Oxen place great emphasis on authority and tradition. Therefore, 2009 will lay an especially heavy burden on world leaders. Government officials, CEOs and community organizers will be expected to correct society's ills. If they slack off, they'll be thrown by the wayside. Substance is always favored over style in the Year of the Ox.

This will be a time of financial restraint. Saving will be more important than spending. Everyone will be tightening their belts -- even those who are flush with cash. Businesses that work to keep their clients, present materials in a timely manner and provide excellent customer service will survive, while companies that take an indifferent approach to their clientele will fall to ruin. There's no room for slackers in an Ox year, especially as far as commerce is concerned.

The Lunar New Year is celebrated by many countries in Asia, reports the Twin Cities Daily Planet. In Vietnam it is “Tet Nguyen Dan.” In Korea, both Lunar and Solar New Years are celebrated. In China it is with the wish “Jixian Ruyi.” In some countries it is a 15 day event….in others three days to a week. But, every country has its own lucky foods…those delicacies that promise long life, wealth, health, and happiness.

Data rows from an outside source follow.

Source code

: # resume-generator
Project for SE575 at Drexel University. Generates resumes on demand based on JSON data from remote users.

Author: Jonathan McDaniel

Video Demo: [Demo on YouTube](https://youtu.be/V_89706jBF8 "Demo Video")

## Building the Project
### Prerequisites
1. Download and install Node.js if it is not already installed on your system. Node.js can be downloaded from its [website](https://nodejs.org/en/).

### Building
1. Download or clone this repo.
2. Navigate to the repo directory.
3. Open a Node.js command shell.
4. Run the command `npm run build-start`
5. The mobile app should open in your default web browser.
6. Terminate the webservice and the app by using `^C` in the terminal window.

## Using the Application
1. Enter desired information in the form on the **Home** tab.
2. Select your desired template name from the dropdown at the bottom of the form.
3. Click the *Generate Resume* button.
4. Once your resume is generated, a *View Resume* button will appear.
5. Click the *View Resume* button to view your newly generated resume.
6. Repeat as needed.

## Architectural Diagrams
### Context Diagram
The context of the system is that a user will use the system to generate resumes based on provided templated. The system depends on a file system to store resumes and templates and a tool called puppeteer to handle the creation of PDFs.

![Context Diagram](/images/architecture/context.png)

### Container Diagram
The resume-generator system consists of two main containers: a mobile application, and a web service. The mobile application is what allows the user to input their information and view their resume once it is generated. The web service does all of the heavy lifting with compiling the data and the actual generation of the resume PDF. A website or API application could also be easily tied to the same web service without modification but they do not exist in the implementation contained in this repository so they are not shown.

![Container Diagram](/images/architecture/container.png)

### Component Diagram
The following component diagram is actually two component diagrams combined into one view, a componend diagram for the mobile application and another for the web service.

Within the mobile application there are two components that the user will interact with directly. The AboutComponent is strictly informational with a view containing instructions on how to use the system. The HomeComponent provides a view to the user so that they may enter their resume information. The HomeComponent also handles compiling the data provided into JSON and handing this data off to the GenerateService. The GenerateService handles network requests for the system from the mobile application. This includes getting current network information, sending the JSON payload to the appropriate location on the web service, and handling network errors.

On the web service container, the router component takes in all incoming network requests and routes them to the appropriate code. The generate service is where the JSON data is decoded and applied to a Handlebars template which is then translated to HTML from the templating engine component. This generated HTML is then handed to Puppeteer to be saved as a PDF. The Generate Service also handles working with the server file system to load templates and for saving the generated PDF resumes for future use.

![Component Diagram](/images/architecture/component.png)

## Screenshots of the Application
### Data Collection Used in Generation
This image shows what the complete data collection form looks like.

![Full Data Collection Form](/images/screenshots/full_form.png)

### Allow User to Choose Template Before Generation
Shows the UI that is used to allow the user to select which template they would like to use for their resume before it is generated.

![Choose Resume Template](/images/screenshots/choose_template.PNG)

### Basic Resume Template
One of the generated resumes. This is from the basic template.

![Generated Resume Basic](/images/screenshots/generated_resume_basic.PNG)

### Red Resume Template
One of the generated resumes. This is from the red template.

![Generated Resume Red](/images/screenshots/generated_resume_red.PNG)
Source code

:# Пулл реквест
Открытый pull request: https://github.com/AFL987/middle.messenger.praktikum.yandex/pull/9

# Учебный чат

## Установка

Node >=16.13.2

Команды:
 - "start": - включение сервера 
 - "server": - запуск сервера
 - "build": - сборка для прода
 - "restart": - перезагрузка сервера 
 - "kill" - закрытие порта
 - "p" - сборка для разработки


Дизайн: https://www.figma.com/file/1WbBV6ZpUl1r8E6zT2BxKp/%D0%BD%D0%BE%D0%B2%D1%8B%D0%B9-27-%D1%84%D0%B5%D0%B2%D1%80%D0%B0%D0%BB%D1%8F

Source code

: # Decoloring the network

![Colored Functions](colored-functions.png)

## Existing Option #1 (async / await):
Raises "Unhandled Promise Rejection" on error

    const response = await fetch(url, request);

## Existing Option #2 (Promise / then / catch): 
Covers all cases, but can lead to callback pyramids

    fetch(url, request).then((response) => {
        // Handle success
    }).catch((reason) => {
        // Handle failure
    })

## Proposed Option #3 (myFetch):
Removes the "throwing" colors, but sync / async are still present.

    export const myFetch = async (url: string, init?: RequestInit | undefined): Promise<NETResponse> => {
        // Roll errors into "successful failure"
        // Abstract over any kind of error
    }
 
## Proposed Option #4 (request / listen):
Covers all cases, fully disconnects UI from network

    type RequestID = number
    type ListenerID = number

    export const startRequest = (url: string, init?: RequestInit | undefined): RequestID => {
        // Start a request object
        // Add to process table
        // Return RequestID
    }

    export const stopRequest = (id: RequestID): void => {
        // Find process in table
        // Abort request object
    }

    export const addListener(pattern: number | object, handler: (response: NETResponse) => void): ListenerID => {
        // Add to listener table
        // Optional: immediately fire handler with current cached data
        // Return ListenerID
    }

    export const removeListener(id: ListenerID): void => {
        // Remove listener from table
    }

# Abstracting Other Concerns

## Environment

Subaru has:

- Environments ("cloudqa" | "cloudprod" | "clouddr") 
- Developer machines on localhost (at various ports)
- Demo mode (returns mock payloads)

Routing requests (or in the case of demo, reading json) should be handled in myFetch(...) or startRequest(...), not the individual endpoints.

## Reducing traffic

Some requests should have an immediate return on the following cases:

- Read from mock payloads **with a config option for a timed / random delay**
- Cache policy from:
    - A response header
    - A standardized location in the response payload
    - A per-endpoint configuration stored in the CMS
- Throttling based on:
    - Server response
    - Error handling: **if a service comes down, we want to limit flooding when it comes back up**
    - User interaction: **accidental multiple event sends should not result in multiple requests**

It is truly a period of “you are what you eat.”

And ringing in the Chinese New Year (officially the year 4707) is the perfect opportunity to cook and serve those foods. In China, lucky foods have as much to do with color and structure as they do with names that sound like other lucky items. Whole fish (including head and tail) is called yu which sounds like the word for abundance, and ensures a year filled with plenty of good things. In Guangzhou, oysters are served because the Cantonese name houxi sounds similar to the word meaning good business. Shrimp in Cantonese is called ha which sounds happy. In northern China, jiaozi (meat filled dumplings) are served at midnight because the name sounds like a term that means “the meeting of the last hour of the old year with the first hour of the new one.”

Long noodles are eaten for a long life. Dates and peanuts are considered lucky foods, and so is glutinous rice, a round, small-grained rice that gets sticky when cooked. Anything red (good luck) or gold (good fortune) is served. That includes lobster whose shell turns red when it is cooked, and tangerines.